■ PROBLEM DETAILS:
Copy out the rows below word for word, beginning at the line containing "left ankle: (90, 851, -11)" and continuing through the line containing "left shoulder: (1094, 575, 5)", both included.

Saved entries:
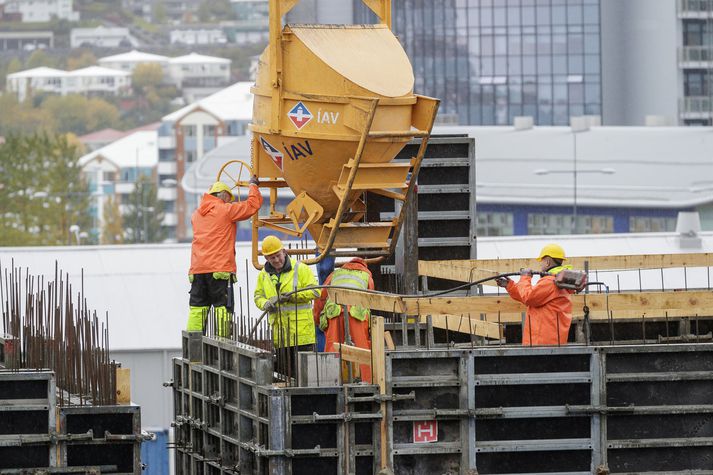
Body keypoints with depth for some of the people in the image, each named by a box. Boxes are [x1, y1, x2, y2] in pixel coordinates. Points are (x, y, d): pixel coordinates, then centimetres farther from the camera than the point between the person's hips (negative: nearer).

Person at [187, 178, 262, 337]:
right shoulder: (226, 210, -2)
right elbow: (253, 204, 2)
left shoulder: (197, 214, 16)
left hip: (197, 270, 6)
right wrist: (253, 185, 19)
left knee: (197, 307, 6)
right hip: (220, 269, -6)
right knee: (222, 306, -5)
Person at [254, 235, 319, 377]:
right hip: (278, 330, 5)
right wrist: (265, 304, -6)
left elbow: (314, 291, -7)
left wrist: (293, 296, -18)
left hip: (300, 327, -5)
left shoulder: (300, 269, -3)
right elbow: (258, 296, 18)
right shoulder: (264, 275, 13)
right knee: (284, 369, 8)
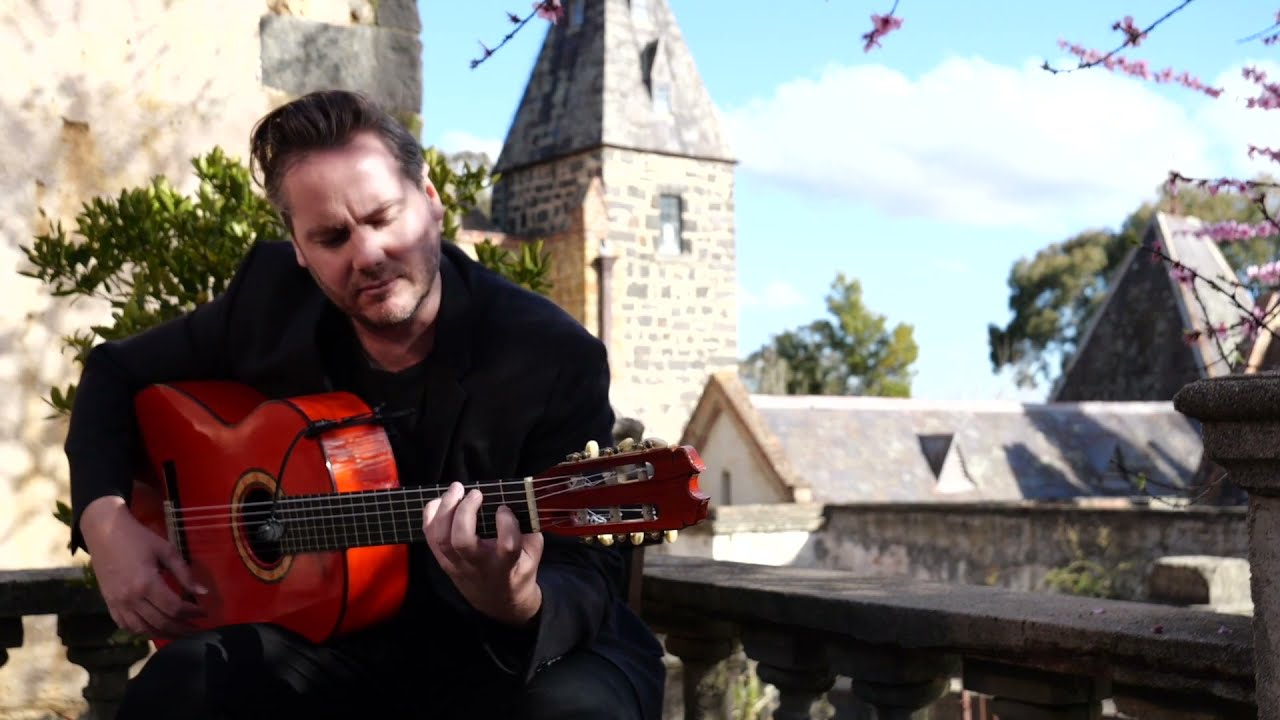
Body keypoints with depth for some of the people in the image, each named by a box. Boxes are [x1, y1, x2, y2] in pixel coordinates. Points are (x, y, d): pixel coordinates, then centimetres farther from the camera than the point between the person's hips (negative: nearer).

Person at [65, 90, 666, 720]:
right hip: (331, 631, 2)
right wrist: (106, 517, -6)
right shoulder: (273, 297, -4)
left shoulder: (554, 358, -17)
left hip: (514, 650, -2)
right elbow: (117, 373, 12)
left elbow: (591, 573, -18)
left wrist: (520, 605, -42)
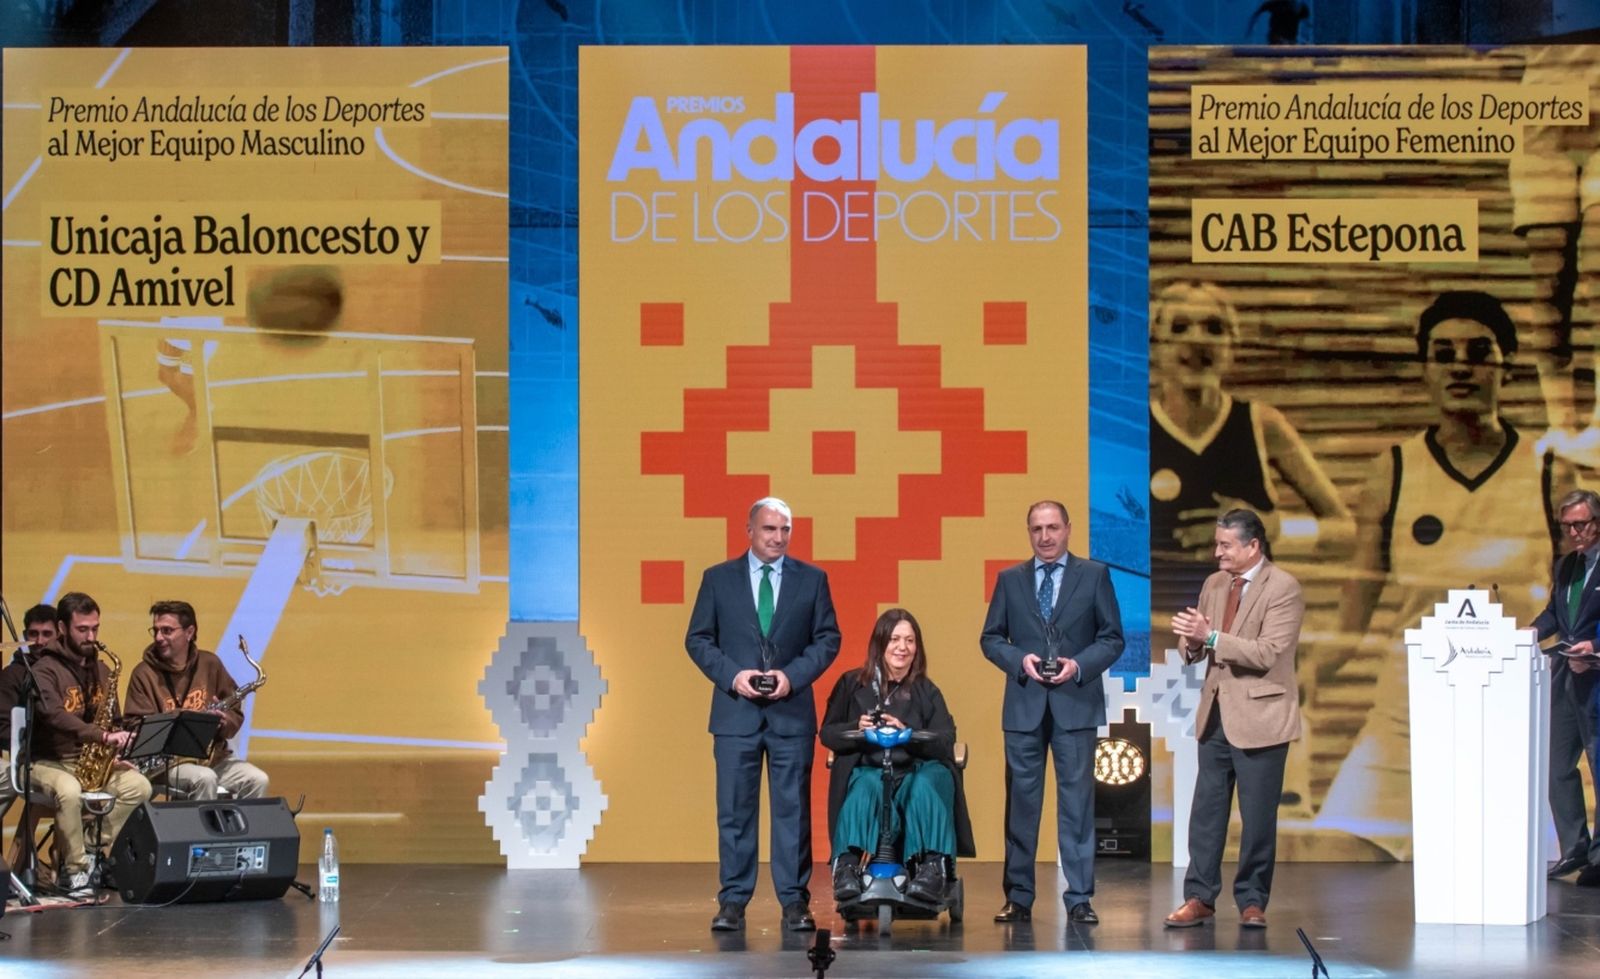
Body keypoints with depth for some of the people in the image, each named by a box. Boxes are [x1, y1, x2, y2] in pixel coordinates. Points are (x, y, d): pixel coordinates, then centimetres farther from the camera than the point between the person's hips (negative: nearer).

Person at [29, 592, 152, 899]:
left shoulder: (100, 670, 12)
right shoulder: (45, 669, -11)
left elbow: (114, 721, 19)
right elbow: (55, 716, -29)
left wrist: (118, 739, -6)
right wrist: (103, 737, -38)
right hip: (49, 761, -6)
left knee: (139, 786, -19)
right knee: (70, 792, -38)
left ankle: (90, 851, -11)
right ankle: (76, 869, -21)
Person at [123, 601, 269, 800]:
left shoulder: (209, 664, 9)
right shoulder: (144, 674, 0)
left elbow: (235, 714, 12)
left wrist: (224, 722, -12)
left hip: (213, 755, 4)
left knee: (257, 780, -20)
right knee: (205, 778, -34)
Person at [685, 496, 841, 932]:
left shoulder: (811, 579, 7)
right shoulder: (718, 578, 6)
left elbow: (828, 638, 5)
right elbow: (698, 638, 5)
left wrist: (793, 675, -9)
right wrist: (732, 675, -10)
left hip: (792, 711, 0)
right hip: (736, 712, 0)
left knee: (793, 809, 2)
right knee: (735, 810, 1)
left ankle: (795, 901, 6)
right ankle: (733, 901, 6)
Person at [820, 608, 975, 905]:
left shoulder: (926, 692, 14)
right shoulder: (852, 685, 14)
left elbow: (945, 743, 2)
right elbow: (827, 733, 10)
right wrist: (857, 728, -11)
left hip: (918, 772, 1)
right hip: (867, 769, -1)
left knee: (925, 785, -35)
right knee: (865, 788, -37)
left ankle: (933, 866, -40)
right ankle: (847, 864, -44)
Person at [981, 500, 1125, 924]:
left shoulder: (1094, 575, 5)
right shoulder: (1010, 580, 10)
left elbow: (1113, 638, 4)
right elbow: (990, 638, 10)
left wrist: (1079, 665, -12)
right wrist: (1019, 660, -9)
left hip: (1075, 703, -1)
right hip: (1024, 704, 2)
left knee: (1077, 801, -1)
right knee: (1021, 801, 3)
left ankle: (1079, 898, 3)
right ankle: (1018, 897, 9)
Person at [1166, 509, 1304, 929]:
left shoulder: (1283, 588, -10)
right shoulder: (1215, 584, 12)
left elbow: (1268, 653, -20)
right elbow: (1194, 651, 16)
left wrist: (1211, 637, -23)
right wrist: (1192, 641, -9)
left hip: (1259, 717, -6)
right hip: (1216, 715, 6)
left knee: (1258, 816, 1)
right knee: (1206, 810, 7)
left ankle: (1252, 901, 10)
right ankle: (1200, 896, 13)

==

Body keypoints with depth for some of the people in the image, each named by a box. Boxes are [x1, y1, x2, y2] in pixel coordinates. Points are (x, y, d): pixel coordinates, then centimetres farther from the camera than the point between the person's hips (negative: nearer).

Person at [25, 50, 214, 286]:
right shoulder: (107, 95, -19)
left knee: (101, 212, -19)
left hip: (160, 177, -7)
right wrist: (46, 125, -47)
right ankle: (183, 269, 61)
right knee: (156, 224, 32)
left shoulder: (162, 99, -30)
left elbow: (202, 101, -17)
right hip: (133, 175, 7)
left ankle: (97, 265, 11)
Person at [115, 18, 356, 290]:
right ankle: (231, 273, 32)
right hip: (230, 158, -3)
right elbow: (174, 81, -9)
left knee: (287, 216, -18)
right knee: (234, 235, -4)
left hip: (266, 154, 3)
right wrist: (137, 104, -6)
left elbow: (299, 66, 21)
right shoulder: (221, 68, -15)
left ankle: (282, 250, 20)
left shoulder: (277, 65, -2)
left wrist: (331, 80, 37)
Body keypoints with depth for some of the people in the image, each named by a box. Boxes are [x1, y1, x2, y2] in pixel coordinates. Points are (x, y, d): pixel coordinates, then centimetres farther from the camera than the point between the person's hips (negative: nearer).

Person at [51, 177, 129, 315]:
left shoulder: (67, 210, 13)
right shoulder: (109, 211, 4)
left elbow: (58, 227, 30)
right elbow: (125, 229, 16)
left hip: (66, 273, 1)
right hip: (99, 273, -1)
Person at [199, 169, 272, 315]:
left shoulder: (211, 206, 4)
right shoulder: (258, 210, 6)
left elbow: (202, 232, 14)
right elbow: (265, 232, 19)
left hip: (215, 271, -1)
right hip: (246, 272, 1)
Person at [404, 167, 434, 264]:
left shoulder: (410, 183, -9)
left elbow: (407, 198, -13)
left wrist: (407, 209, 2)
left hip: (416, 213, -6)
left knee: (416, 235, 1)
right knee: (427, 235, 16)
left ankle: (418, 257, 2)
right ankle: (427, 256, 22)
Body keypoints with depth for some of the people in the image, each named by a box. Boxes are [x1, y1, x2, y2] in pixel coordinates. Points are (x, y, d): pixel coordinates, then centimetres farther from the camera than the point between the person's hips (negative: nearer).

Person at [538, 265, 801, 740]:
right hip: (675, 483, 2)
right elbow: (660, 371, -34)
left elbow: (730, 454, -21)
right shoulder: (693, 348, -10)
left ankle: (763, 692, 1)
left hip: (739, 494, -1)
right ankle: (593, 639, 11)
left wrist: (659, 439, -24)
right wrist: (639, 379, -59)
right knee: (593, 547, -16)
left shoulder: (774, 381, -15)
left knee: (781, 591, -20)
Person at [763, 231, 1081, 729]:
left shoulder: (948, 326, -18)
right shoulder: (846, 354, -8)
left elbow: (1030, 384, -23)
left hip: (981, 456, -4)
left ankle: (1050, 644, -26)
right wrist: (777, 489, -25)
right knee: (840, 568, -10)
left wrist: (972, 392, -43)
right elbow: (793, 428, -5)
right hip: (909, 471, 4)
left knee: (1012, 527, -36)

* * *

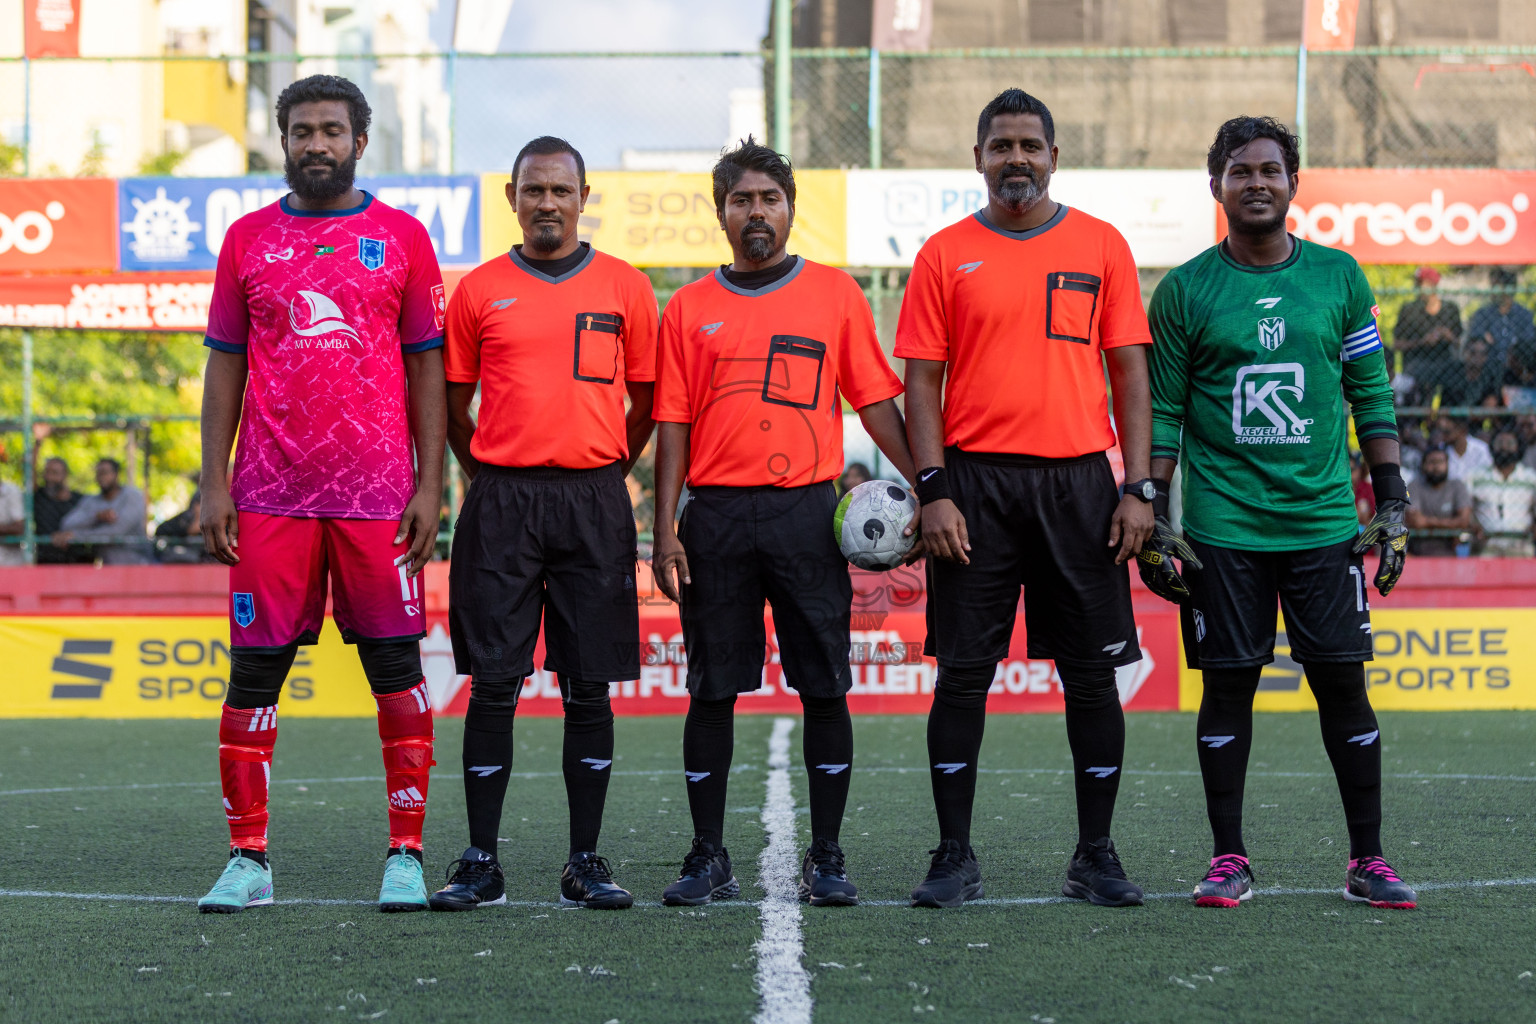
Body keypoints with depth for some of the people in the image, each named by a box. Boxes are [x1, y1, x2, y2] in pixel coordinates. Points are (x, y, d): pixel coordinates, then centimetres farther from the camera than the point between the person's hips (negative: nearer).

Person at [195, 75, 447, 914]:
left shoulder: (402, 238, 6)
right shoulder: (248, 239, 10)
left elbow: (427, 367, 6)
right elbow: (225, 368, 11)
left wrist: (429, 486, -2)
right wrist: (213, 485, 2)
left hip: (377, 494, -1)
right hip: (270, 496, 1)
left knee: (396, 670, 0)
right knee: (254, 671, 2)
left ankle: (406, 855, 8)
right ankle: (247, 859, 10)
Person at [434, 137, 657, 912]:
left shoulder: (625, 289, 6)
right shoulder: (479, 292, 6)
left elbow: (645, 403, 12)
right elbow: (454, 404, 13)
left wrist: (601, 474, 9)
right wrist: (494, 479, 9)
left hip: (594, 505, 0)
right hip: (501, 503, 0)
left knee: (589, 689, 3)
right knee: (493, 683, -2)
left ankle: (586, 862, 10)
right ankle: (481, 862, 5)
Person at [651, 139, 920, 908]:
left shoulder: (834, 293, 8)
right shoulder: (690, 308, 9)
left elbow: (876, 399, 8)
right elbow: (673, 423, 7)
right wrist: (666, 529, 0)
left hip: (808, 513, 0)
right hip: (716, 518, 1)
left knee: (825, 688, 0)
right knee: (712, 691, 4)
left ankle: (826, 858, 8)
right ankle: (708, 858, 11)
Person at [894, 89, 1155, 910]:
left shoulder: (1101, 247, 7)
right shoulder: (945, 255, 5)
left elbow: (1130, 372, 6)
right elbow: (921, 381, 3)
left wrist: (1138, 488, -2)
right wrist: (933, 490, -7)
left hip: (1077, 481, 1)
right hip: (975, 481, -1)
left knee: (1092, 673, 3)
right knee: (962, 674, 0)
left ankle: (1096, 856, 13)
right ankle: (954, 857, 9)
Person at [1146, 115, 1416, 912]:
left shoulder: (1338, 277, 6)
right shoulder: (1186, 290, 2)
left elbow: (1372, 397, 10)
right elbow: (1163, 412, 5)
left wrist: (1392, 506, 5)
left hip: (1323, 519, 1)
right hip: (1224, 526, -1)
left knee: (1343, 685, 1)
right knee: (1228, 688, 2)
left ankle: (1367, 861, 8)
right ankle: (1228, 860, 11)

■ REPLY:
left ankle: (90, 851, -11)
right ankle: (76, 869, -21)
Person at [123, 601, 269, 800]:
left shoulder: (209, 664, 9)
right shoulder: (144, 674, 0)
left elbow: (235, 714, 12)
left wrist: (224, 722, -12)
left hip: (213, 755, 4)
left knee: (257, 780, -20)
right knee: (205, 778, -34)
Person at [685, 496, 841, 932]:
left shoulder: (811, 579, 7)
right shoulder: (718, 578, 6)
left elbow: (828, 638, 5)
right elbow: (698, 638, 5)
left wrist: (793, 675, -9)
right wrist: (732, 675, -10)
left hip: (792, 711, 0)
right hip: (736, 712, 0)
left knee: (793, 809, 2)
right knee: (735, 810, 1)
left ankle: (795, 901, 6)
right ankle: (733, 901, 6)
Person at [820, 608, 975, 905]:
left shoulder: (926, 692, 14)
right shoulder: (852, 685, 14)
left elbow: (945, 743, 2)
right elbow: (827, 733, 10)
right wrist: (857, 728, -11)
left hip: (918, 772, 1)
right hip: (867, 769, -1)
left knee: (925, 785, -35)
right knee: (865, 788, -37)
left ankle: (933, 866, -40)
right ankle: (847, 864, -44)
Person at [981, 500, 1125, 924]:
left shoulder: (1094, 575, 5)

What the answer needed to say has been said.